TEXTE À EXAMINER:
Il reste que cet ouvrage parvient à bien rendre compte de la tragédie que vivent ces populations, tout en n’oblitérant pas certaines paradoxes. Il montre bien que les naxalites ont peut-être un côté Robin des Bois qui défend les pauvres face aux convoitises des multinationales ou de l’Etat, mais qu’ils utilisent autant la violence aveugle que l’autre bord. Par ailleurs, les Adivasis sont loin d’être de simples victimes, puisque nombre d’entre eux ont été intégrés, de gré ou de force, dans la milice Salwa Judum et ses avatars. On regrettera juste certaines maladresses dans le livre : des fautes d’orthographe dans les termes vernaculaires (Andhra Pradesh, gram sabha…), et quelques confusions : non, le recensement de la population indienne n’est pas « aléatoire », c’est la définition des autochtones qui l’est. En 2011, on comptait 104 millions de personnes appartenant aux « tribus répertoriées » (Scheduled Tribes), catégorie administrative et politique qui ne recoupe pas complètement la population « adivasi » – laquelle, elle, n’est pas recensée précisément. En effet, bien des tribals, notamment ceux de l’Himalaya de type tibéto-birman, ne se reconnaissent pas dans le terme « adivasi », très lié à l’Inde centrale. C’est notamment pourquoi on ne peut parler de « quasi autarcie » pour ces populations dont beaucoup sont plus ou moins intégrées (quoique le plus souvent dominées) dans la majorité indienne et hindoue, avec des formes originales de mixité culturelle (langues) et de syncrétisme religieux.

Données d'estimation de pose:
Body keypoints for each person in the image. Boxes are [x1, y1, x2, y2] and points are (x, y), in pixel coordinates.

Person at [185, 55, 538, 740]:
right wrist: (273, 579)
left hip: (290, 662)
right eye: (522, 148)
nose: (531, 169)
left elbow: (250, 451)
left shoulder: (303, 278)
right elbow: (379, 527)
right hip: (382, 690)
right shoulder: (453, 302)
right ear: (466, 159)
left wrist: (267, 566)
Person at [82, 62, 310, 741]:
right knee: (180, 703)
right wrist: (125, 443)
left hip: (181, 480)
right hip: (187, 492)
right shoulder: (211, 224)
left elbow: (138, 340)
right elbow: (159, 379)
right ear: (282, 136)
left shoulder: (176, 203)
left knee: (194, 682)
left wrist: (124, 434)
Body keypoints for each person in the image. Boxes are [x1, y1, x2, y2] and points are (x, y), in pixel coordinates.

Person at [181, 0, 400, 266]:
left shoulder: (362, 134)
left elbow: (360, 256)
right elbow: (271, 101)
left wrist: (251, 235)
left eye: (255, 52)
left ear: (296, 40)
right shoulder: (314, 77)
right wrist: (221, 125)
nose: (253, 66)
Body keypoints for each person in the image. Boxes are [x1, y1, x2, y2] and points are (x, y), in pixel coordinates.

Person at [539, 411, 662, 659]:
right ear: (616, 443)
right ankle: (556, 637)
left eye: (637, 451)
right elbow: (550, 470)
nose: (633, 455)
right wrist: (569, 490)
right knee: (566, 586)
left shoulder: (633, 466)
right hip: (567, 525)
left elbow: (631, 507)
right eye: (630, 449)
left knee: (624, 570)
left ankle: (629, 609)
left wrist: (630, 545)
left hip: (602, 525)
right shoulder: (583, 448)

TRAVAIL À FAIRE:
Rédigez la suite du compte rendu consacré aux Adivasis et aux naxalites, à partir de sa dernière phrase. Les lignes constituent un matériau à part, sans lien avec le compte rendu.

EXERCICE CORRIGÉ:
C’est aussi pourquoi le sous-titre du livre est contestable. Comme l’explique l’article sur les relations entre autochtones et espaces protégés urbains dans ce même numéro de Justice spatiale, l’Inde refuse de donner une identité politique internationale à ses tribaux : ils ne forment pas un « peuple autochtone » au sens de l’OIT. L’Inde se contente, par une politique de discrimination positive qui concerne aussi les Dalits (ex-intouchables), les autres basses castes et les femmes, de leur accorder certains quotas d’emplois ou de sièges électifs, ainsi que différents avantages sociaux (crédit bancaire, etc). La démocratie indienne prétend régler ses problèmes en interne, et se garde de donner aux « autochtones » (adivasis ou non-Adivasis) un statut qui viendrait conforter leurs revendications à l’échelle internationale.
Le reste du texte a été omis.